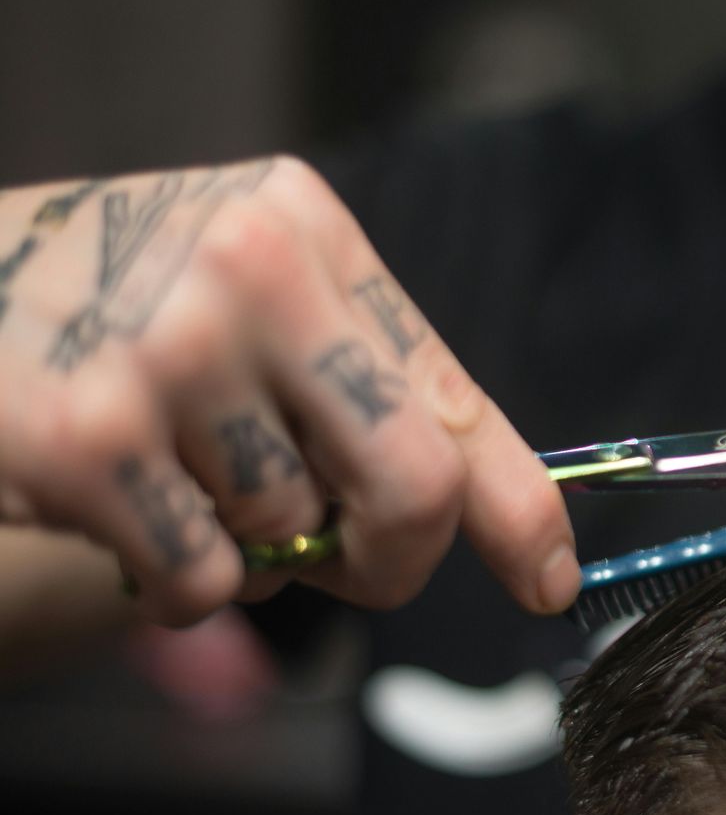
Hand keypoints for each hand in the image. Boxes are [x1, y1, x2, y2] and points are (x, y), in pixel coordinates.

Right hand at [0, 160, 577, 625]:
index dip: (518, 507)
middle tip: (338, 564)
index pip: (453, 395)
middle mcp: (254, 269)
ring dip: (242, 550)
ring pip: (289, 542)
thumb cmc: (105, 304)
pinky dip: (168, 579)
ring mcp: (169, 350)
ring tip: (169, 474)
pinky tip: (115, 502)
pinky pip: (199, 583)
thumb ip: (358, 385)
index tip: (548, 578)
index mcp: (310, 231)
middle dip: (390, 561)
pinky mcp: (86, 437)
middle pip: (413, 487)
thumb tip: (481, 515)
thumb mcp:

» **Exercise aim**: Retype exactly the line with "middle tip: (338, 564)" and each line after it until the records end, and include no other line.

» **Reply to the task**:
middle tip: (338, 564)
index pip: (453, 395)
middle mcp: (254, 269)
ring dip: (242, 550)
ring pip: (289, 542)
thumb cmc: (105, 304)
pinky dip: (168, 579)
ring mcp: (169, 350)
ring tip: (169, 474)
pinky tip: (115, 502)
pinky pip: (199, 583)
thumb ip: (358, 385)
index tip: (548, 578)
index mcp: (310, 231)
middle dip: (390, 561)
pinky mcp: (86, 437)
middle pip: (413, 487)
thumb tip: (481, 515)
thumb mcp:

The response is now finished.